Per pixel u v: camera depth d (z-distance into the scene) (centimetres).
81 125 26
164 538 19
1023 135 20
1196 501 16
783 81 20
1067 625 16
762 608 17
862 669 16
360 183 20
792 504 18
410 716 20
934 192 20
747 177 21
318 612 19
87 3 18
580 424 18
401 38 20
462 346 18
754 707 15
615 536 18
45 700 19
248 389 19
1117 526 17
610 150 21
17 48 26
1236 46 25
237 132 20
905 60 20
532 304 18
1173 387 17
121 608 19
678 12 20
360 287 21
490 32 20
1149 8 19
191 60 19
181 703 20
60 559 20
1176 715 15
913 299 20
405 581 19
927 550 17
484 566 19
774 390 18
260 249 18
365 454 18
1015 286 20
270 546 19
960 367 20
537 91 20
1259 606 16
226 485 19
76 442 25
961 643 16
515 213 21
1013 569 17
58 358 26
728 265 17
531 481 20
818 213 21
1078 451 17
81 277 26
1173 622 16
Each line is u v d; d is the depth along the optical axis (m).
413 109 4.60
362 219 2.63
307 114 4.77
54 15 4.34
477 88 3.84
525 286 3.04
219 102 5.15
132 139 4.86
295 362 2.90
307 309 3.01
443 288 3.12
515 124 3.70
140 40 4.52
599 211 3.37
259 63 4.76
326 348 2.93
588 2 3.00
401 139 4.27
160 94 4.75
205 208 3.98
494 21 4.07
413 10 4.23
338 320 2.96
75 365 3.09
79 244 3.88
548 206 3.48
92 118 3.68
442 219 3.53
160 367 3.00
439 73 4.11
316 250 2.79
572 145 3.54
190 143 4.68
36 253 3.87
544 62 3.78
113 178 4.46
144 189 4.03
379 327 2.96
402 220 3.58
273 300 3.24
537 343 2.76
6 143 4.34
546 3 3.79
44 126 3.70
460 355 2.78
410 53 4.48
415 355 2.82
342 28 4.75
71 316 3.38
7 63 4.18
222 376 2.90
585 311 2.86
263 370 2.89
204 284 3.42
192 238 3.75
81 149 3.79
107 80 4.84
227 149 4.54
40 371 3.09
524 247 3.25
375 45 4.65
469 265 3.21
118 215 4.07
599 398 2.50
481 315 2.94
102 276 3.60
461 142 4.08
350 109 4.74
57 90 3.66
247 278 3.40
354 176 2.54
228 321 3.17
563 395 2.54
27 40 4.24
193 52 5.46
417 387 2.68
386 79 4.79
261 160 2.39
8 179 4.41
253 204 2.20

_What this task involves_.
Word for word, transcribe each record.

_Completed exercise_.
Per pixel u v: camera depth d (z-distance into the scene) (centimetres).
81 125 26
164 538 19
1023 135 20
1196 501 16
783 81 20
1067 625 16
762 608 17
862 669 16
360 183 20
792 504 18
410 716 20
934 192 20
747 177 21
318 612 19
87 3 18
580 424 18
401 38 20
462 346 18
754 707 15
615 536 18
45 700 19
248 389 19
1117 526 17
610 150 21
17 48 26
1236 46 25
237 132 20
905 60 20
532 304 18
1173 387 17
121 608 19
678 12 20
360 287 21
490 32 20
1149 8 19
191 60 19
181 703 20
60 559 20
1176 715 15
913 299 20
405 581 19
927 550 17
484 566 19
774 390 18
260 249 18
365 454 18
1015 286 20
270 546 19
960 367 20
537 91 20
1259 606 16
226 485 19
76 442 25
961 643 16
515 213 21
1013 569 17
58 358 26
728 265 17
531 481 20
818 213 21
1078 451 17
81 277 26
1173 622 16
Each line is u v d; d is the depth along the optical axis (m).
413 109 4.60
362 219 2.63
307 114 4.77
54 15 4.34
477 88 3.84
525 286 3.04
219 102 5.15
132 139 4.86
295 362 2.90
307 309 3.01
443 288 3.12
515 124 3.70
140 40 4.52
599 211 3.37
259 63 4.76
326 348 2.93
588 2 3.00
401 139 4.27
160 94 4.75
205 208 3.98
494 21 4.07
413 10 4.23
338 320 2.96
75 365 3.09
79 244 3.88
548 206 3.48
92 118 3.68
442 219 3.53
160 367 3.00
439 73 4.11
316 250 2.79
572 145 3.54
190 143 4.68
36 253 3.87
544 62 3.78
113 178 4.46
144 189 4.03
379 327 2.96
402 220 3.58
273 300 3.24
537 343 2.76
6 143 4.34
546 3 3.79
44 126 3.70
460 355 2.78
410 53 4.48
415 355 2.82
342 28 4.75
71 316 3.38
7 63 4.18
222 376 2.90
585 311 2.86
263 370 2.89
204 284 3.42
192 238 3.75
81 149 3.79
107 80 4.84
227 149 4.54
40 371 3.09
524 247 3.25
375 45 4.65
469 265 3.21
118 215 4.07
599 398 2.50
481 315 2.94
102 276 3.60
461 142 4.08
350 109 4.74
57 90 3.66
247 278 3.40
354 176 2.54
228 321 3.17
563 395 2.54
27 40 4.24
193 52 5.46
417 387 2.68
386 79 4.79
261 160 2.39
8 179 4.41
253 204 2.20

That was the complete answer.